[[ STORED DATA, beginning ]]

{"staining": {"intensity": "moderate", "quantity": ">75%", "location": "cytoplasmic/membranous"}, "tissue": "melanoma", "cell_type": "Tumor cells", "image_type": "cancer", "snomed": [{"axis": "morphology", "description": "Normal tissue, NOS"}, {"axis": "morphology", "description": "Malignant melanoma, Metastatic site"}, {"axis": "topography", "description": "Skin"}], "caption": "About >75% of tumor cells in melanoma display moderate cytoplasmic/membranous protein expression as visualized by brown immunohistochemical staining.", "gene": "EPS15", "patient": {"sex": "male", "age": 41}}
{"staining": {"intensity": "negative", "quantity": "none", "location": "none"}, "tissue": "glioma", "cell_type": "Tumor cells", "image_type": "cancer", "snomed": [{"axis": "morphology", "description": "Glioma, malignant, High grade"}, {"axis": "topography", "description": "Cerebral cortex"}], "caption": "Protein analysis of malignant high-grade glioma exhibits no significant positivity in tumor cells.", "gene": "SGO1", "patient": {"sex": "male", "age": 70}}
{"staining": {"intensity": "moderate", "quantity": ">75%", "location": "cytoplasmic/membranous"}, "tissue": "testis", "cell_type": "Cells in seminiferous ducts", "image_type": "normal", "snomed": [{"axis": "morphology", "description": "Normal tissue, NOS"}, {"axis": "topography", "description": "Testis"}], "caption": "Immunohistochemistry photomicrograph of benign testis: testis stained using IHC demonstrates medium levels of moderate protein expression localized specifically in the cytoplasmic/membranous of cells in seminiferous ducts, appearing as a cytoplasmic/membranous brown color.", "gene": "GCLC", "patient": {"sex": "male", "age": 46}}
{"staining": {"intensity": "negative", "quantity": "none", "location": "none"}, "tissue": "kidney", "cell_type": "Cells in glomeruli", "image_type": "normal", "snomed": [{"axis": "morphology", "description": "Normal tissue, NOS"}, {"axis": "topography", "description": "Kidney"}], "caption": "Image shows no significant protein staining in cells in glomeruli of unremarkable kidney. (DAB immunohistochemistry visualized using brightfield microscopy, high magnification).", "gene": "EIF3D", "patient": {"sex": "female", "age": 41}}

[[ STORED DATA, end ]]

EXERCISE AIM:
All lines above that hold the string "tumor" should be copied.

ANSWER:
{"staining": {"intensity": "moderate", "quantity": ">75%", "location": "cytoplasmic/membranous"}, "tissue": "melanoma", "cell_type": "Tumor cells", "image_type": "cancer", "snomed": [{"axis": "morphology", "description": "Normal tissue, NOS"}, {"axis": "morphology", "description": "Malignant melanoma, Metastatic site"}, {"axis": "topography", "description": "Skin"}], "caption": "About >75% of tumor cells in melanoma display moderate cytoplasmic/membranous protein expression as visualized by brown immunohistochemical staining.", "gene": "EPS15", "patient": {"sex": "male", "age": 41}}
{"staining": {"intensity": "negative", "quantity": "none", "location": "none"}, "tissue": "glioma", "cell_type": "Tumor cells", "image_type": "cancer", "snomed": [{"axis": "morphology", "description": "Glioma, malignant, High grade"}, {"axis": "topography", "description": "Cerebral cortex"}], "caption": "Protein analysis of malignant high-grade glioma exhibits no significant positivity in tumor cells.", "gene": "SGO1", "patient": {"sex": "male", "age": 70}}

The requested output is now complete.